Именно пародийная направленность «Вдохновения» есть мотивацией, положенной в основу перепева рассказанной Гоголем истории петербургского переписчика. Отсюда и столь негуманное (в принципе характерное для современной русской литературы22) отношение откровенно глумящегося автора к своему «маленькому человеку». Недаром единственную ситуацию так сказать потенциального катарсиса для своего героя писательница обращает в обстановку чистых амбиций и повышения статуса любыми средствами. На известие о гибели Валерии ее горе-любовник реагирует лишь пафосным «нелепым», по словам наррратора, монологом, не упустив, впрочем, шанса покрасоваться перед глазами изумленной публики: «Вы знаете, мы были знакомы! Я знал Валерию Гиль. Мы встречались... всего несколько раз»23. Сцена предполагаемого личностного становления превращается в попытку социализации, окончательно закрепляя за девушкой объектные функции. Знаково, что при этом основной пафос повести Рыбаковой, как и основная идея ее — в недопустимости объективации человеческой личности (иллюстрацией который есть негативно маркированный поступок писательницы Гиль, выстраивающей романтические отношения со Слоником как материал для новой книги) соотносится исключительно с образом Ивана Аркадьевича и, пожалуй, образом рассказчика(цы). Отсюда и дублированная интродукция романа Гиль и повести Рыбаковой («Иван Аркадьевич Слоник проснулся от громкого звонка будильника»24), включающая, безусловно, элемент постмодернистской игры. И так и не понятая, психологически грамотно выражаясь, вытесненная Иваном Аркадьевичем собственная объектная роль. В финале повести, прогуливаясь мимо Фонтанного дома, где не так давно они с Валерией обсуждали стихотворение Ахматовой «Мне ни к чему одические рати», в котором молодая амбициозная писательница увидела оправдание для поэтической вседозволенности («Поэт глядит туда, куда приличный человек заглянуть побрезгует»25), Слонику «казалось, что он вот-вот поймет что-то; но это что-то пугало его, как темная вода, плескавшаяся в гранитном канале»26.

→ Записи набора данных
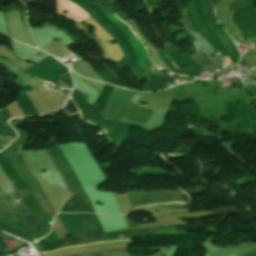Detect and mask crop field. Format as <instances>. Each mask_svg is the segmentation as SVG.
Segmentation results:
<instances>
[{"instance_id":"8a807250","label":"crop field","mask_w":256,"mask_h":256,"mask_svg":"<svg viewBox=\"0 0 256 256\" xmlns=\"http://www.w3.org/2000/svg\"><path fill=\"white\" fill-rule=\"evenodd\" d=\"M20 154L29 167L35 169L50 183L61 189L71 191L48 151H25L20 152ZM44 169L47 171L46 174L42 173Z\"/></svg>"},{"instance_id":"ac0d7876","label":"crop field","mask_w":256,"mask_h":256,"mask_svg":"<svg viewBox=\"0 0 256 256\" xmlns=\"http://www.w3.org/2000/svg\"><path fill=\"white\" fill-rule=\"evenodd\" d=\"M181 15L183 17V20H181V22L185 24L184 26L186 27L188 32H191L192 35L194 36V38L196 39V41L193 42V44L196 46L195 51L197 52V55H191V56L193 57V59L197 62V64L199 66L204 65L201 72H203V71L215 72V69L222 67L221 59L217 56V54L215 53V51L213 50L211 45L208 43V41H206L200 35V33L193 27L188 15H187L186 8L183 12H181ZM200 46H203L204 49L202 50L200 48ZM211 54H215L216 57L211 58L209 56ZM203 55H206L207 58H204ZM206 62H209L210 66H207Z\"/></svg>"},{"instance_id":"34b2d1b8","label":"crop field","mask_w":256,"mask_h":256,"mask_svg":"<svg viewBox=\"0 0 256 256\" xmlns=\"http://www.w3.org/2000/svg\"><path fill=\"white\" fill-rule=\"evenodd\" d=\"M94 4V3H93ZM99 9H101L108 18L127 36V38L130 40L131 44L136 50V53L139 57V60L142 64V67L144 69L150 68L154 66V64L151 62L147 50L144 48L143 44L138 40L135 35L133 34L132 30L128 27L127 24L123 23L122 21L118 20L117 17L110 13L108 10H106L102 5L95 4Z\"/></svg>"},{"instance_id":"412701ff","label":"crop field","mask_w":256,"mask_h":256,"mask_svg":"<svg viewBox=\"0 0 256 256\" xmlns=\"http://www.w3.org/2000/svg\"><path fill=\"white\" fill-rule=\"evenodd\" d=\"M132 208L146 204V203H157V202H170L183 200V196L180 191H162V192H151L144 193L143 191L138 192H127Z\"/></svg>"},{"instance_id":"f4fd0767","label":"crop field","mask_w":256,"mask_h":256,"mask_svg":"<svg viewBox=\"0 0 256 256\" xmlns=\"http://www.w3.org/2000/svg\"><path fill=\"white\" fill-rule=\"evenodd\" d=\"M70 256H128L125 249L121 250H112V251H103V252H97V253H87L84 254H74Z\"/></svg>"},{"instance_id":"dd49c442","label":"crop field","mask_w":256,"mask_h":256,"mask_svg":"<svg viewBox=\"0 0 256 256\" xmlns=\"http://www.w3.org/2000/svg\"><path fill=\"white\" fill-rule=\"evenodd\" d=\"M68 116L76 115L78 114V111L76 110L74 104L72 103L71 99L67 102V104L63 108Z\"/></svg>"},{"instance_id":"e52e79f7","label":"crop field","mask_w":256,"mask_h":256,"mask_svg":"<svg viewBox=\"0 0 256 256\" xmlns=\"http://www.w3.org/2000/svg\"><path fill=\"white\" fill-rule=\"evenodd\" d=\"M167 207H185L179 203H166V204H157L150 205L149 208H167Z\"/></svg>"},{"instance_id":"d8731c3e","label":"crop field","mask_w":256,"mask_h":256,"mask_svg":"<svg viewBox=\"0 0 256 256\" xmlns=\"http://www.w3.org/2000/svg\"><path fill=\"white\" fill-rule=\"evenodd\" d=\"M141 228H154L159 227L158 223H151V224H140Z\"/></svg>"},{"instance_id":"5a996713","label":"crop field","mask_w":256,"mask_h":256,"mask_svg":"<svg viewBox=\"0 0 256 256\" xmlns=\"http://www.w3.org/2000/svg\"><path fill=\"white\" fill-rule=\"evenodd\" d=\"M237 256H256V251L255 252H247V253H242Z\"/></svg>"},{"instance_id":"3316defc","label":"crop field","mask_w":256,"mask_h":256,"mask_svg":"<svg viewBox=\"0 0 256 256\" xmlns=\"http://www.w3.org/2000/svg\"><path fill=\"white\" fill-rule=\"evenodd\" d=\"M4 146V140L3 138L0 136V149H2Z\"/></svg>"},{"instance_id":"28ad6ade","label":"crop field","mask_w":256,"mask_h":256,"mask_svg":"<svg viewBox=\"0 0 256 256\" xmlns=\"http://www.w3.org/2000/svg\"><path fill=\"white\" fill-rule=\"evenodd\" d=\"M172 62V61H171ZM173 63V62H172ZM173 65L176 67V68H178L174 63H173Z\"/></svg>"},{"instance_id":"d1516ede","label":"crop field","mask_w":256,"mask_h":256,"mask_svg":"<svg viewBox=\"0 0 256 256\" xmlns=\"http://www.w3.org/2000/svg\"><path fill=\"white\" fill-rule=\"evenodd\" d=\"M65 50H66V48H65ZM67 51V50H66ZM67 53H68V51H67ZM69 54V53H68Z\"/></svg>"},{"instance_id":"22f410ed","label":"crop field","mask_w":256,"mask_h":256,"mask_svg":"<svg viewBox=\"0 0 256 256\" xmlns=\"http://www.w3.org/2000/svg\"><path fill=\"white\" fill-rule=\"evenodd\" d=\"M242 38V37H241ZM243 40V39H242Z\"/></svg>"}]
</instances>
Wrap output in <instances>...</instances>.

→ Задания к выполнению
1 – Какое стихотворение Ахматовой, согласно разбору повести «Вдохновение», Слоник и Валерия обсуждали у Фонтанного дома?
2 – Напишите продолжение разбора повести «Вдохновение», начиная сразу после его последнего предложения.

→ Ответы к заданиям
1 – Они обсуждали стихотворение «Мне ни к чему одические рати».

2 –
Интерес к гоголевскому наследию, гоголевскому мифу у современных русскоязычных авторов очевиден (в популярности с ним, пожалуй, сравниться лишь Пушкин и Чехов — «Для нас Пушкин был Иисусом Христом, ему поклонялись. Мадонной у нас был Чехов, кстати. Мягкий, милосердный доктор»27). И столь же легко объясним. Ситуация пограничного состояния (и в отношении человеческой психики, и в отношении концепции многомирья), характерная для художественного мировосприятия Гоголя, оказывается в современной культуре приспособленной, как никакая другая, для воплощения постмодернистской идеи (в аспектах карнавализации, беспафосности, принципа нон-селекции, иронической трактовки материала, игрового начала etc.).

Примечания

1. Цит. по: Косиков Г. К. Идеология. Коннотация. Текст (По поводу книги Р. Барта S / Z) // Барт Р. S / Z. — М., 1994. — С. 290.

2. Барт Р. Избранные работы. Семиотика. Поэтика. — М., 1994. — С. 388.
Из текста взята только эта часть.